## The problem:
Within the records below, find each line with the word "Proceeds" and copy it out.
(The data Opens)
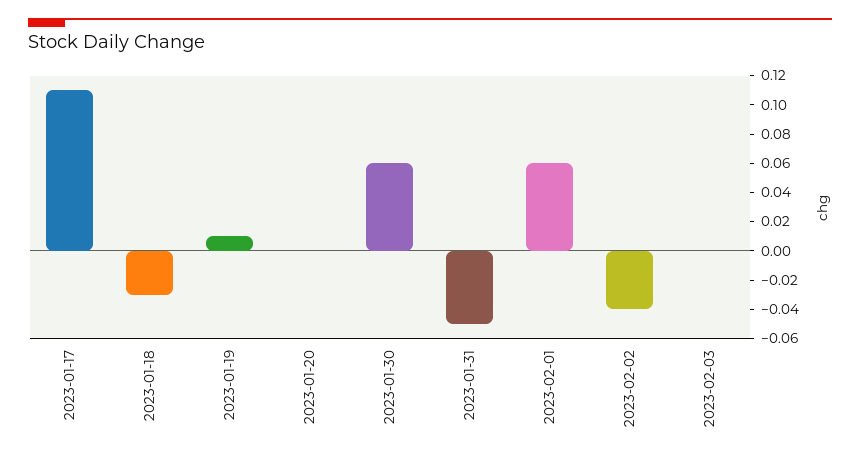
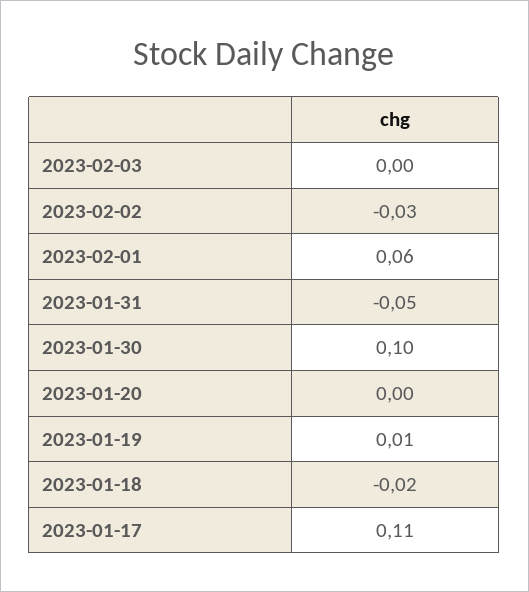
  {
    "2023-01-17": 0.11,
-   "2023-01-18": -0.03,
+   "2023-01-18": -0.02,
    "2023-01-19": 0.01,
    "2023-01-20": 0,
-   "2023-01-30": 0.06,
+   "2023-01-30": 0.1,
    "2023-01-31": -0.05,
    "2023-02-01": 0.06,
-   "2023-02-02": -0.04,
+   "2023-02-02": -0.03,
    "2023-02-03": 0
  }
(The data Closes)
(The data Opens)
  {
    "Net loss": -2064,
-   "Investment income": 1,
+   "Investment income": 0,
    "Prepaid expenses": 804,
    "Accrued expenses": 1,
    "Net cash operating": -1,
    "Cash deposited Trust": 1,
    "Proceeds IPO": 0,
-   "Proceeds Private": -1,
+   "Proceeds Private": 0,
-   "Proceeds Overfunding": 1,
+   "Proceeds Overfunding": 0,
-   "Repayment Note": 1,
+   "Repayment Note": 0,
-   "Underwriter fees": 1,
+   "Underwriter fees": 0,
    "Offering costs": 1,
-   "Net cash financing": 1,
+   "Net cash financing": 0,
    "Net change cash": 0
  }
(The data Closes)
(The data Opens)
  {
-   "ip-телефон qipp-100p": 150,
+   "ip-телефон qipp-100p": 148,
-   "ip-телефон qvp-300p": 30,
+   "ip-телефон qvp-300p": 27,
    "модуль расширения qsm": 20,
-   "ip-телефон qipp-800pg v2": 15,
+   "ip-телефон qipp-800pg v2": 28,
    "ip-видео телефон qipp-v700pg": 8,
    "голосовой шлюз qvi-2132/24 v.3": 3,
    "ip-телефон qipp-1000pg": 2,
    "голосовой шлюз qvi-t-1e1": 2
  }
(The data Closes)
## Reply to the task:
    "Proceeds IPO": 0,
-   "Proceeds Private": -1,
+   "Proceeds Private": 0,
-   "Proceeds Overfunding": 1,
+   "Proceeds Overfunding": 0,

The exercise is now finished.